* **Problem requirements**
From the entries that follow, reproduce exactly and only the lines from the line with "where to send" to the line with "may be expedited", endpoints included.

[Opening Provided material section]

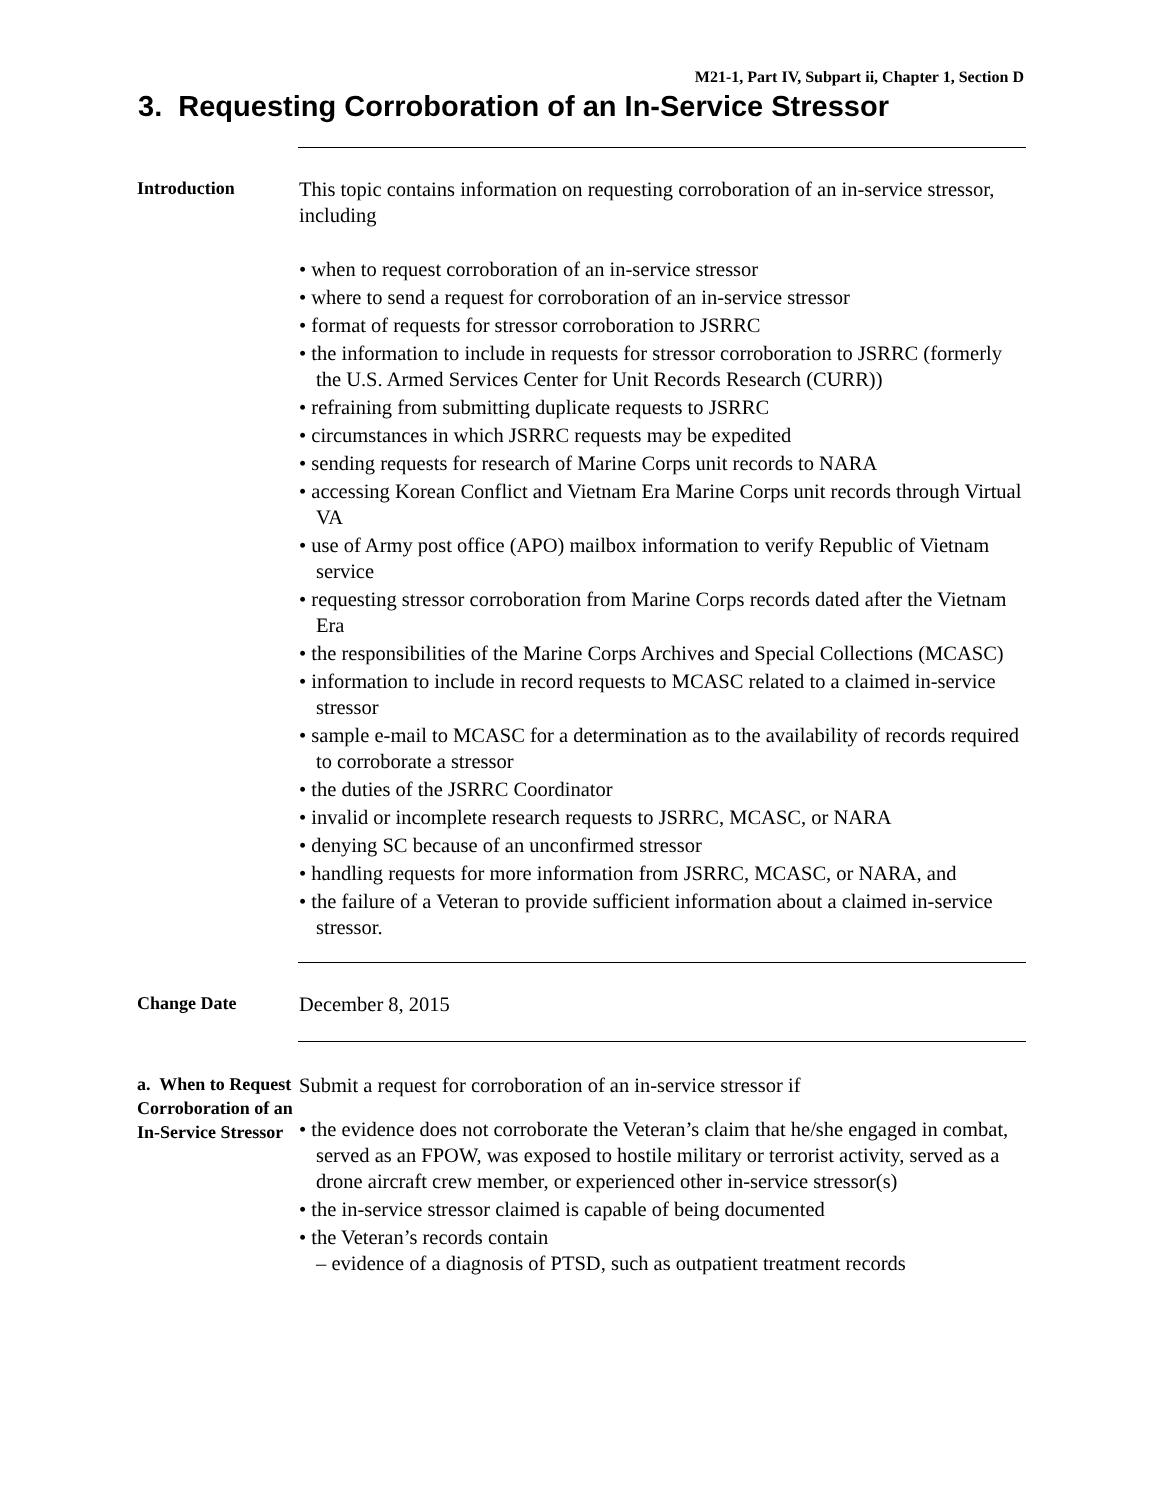M21-1, Part IV, Subpart ii, Chapter 1, Section D
3. Requesting Corroboration of an In-Service Stressor
Introduction
This topic contains information on requesting corroboration of an in-service stressor, including
• when to request corroboration of an in-service stressor
• where to send a request for corroboration of an in-service stressor
• format of requests for stressor corroboration to JSRRC
• the information to include in requests for stressor corroboration to JSRRC (formerly the U.S. Armed Services Center for Unit Records Research (CURR))
• refraining from submitting duplicate requests to JSRRC
• circumstances in which JSRRC requests may be expedited
• sending requests for research of Marine Corps unit records to NARA
• accessing Korean Conflict and Vietnam Era Marine Corps unit records through Virtual VA
• use of Army post office (APO) mailbox information to verify Republic of Vietnam service
• requesting stressor corroboration from Marine Corps records dated after the Vietnam Era
• the responsibilities of the Marine Corps Archives and Special Collections (MCASC)
• information to include in record requests to MCASC related to a claimed in-service stressor
• sample e-mail to MCASC for a determination as to the availability of records required to corroborate a stressor
• the duties of the JSRRC Coordinator
• invalid or incomplete research requests to JSRRC, MCASC, or NARA
• denying SC because of an unconfirmed stressor
• handling requests for more information from JSRRC, MCASC, or NARA, and
• the failure of a Veteran to provide sufficient information about a claimed in-service stressor.
Change Date
December 8, 2015
a. When to Request Corroboration of an In-Service Stressor
Submit a request for corroboration of an in-service stressor if
• the evidence does not corroborate the Veteran’s claim that he/she engaged in combat, served as an FPOW, was exposed to hostile military or terrorist activity, served as a drone aircraft crew member, or experienced other in-service stressor(s)
• the in-service stressor claimed is capable of being documented
• the Veteran’s records contain
– evidence of a diagnosis of PTSD, such as outpatient treatment records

[Closing Provided material section]

* **Solution to this task**
• where to send a request for corroboration of an in-service stressor
• format of requests for stressor corroboration to JSRRC
• the information to include in requests for stressor corroboration to JSRRC (formerly the U.S. Armed Services Center for Unit Records Research (CURR))
• refraining from submitting duplicate requests to JSRRC
• circumstances in which JSRRC requests may be expedited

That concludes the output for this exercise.